I love the way this woman thinks, and have since I first encountered her. If I were a scholar, I would pray to be like her. Here she is on History of Magic as taught at Hogwarts, if you haven't seen it already.
You already know about the offer to send me free books. (Yay!)
Then I went down and got the mail. I found my contributor's copy of Why Can't Penguins Filk?: Songs from FilKONtario 7. Track 12, "The Dead Woman's Son" is my first song and performance to appear on an album. (Though technically, I can be heard in the background audience chorus on quite a few live recordings....)
It's weird to hear a slice of my life from back in 1997. It seems a million years ago now. It's especially weird since...um...due to lack of sleep and (then) relatively recent composition, the tune on the CD keeps changing as I sing it. Um. I _sound_ good, more or less, but...um...it's kinda the quantum flux version of the tune. On the other hand, it's nice to know what key I originally sung the tune in, because it does sound better up there. And on the gripping hand, it does sound kinda like the filk version of a field recording, which must count for some kind of trad. cred....
But I can't help feeling happy! I'm on an album! It's so cool! (Now, I only have to get cracking on my album....)
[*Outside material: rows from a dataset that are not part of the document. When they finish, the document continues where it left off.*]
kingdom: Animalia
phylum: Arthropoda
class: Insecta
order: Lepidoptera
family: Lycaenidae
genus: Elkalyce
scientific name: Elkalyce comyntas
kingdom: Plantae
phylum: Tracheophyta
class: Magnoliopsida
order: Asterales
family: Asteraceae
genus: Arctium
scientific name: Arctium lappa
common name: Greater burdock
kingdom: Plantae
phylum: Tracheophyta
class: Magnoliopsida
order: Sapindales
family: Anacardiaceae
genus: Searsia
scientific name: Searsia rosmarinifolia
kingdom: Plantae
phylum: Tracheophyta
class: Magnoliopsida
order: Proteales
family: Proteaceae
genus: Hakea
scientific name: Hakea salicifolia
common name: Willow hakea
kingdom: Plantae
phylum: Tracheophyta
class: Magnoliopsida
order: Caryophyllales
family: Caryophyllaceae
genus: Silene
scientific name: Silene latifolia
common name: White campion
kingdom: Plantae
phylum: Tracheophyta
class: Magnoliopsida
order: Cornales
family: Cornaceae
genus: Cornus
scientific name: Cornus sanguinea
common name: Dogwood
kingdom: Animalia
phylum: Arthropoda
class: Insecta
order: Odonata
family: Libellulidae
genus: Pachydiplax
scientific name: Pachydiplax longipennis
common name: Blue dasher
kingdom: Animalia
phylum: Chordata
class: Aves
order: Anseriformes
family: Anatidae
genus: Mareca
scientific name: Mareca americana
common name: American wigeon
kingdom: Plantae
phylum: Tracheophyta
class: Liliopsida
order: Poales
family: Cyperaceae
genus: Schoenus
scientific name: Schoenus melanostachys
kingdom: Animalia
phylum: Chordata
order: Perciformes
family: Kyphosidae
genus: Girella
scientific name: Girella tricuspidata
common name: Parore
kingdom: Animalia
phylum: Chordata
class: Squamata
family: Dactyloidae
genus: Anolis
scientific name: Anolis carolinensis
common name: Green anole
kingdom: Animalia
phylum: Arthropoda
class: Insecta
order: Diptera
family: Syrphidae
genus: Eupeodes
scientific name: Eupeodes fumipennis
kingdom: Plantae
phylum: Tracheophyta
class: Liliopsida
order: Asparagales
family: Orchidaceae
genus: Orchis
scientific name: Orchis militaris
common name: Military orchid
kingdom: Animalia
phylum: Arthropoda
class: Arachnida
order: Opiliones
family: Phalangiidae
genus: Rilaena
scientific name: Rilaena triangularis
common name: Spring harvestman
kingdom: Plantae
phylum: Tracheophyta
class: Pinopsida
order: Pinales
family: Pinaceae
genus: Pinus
Finally, about that hymn for St. Albert the Great's feastday. I decided to submit it to the new music director and see if it interested him. (The previous music directors were very nice about my hymns but also pretty unencouraging. Heh. With reason in some cases.)
And you know, he did actually seem to think it was pretty good. He got interested in how he'd want to arrange it to be sung and everything! Furthermore, he mused aloud that next year he could do a full four-part arrangement for the choir and put copies of the lyrics in the pews for the congregation...well, assuming a bit of money to me for royalties. (And with the royalty rates, believe me, I'd be lucky to be able to buy a cup of coffee at the gas station with that bit. Obviously not a major consideration. Still, it was cool that he thought to mention that to me.) So we'll have to see if anything materializes, as the feast is next Sunday. But it's definitely something. (And I guess my project wasn't all that quixotic, after all.)
So I'm in a ver' happy mood today. Happy founding of St. John Lateran's, everyone!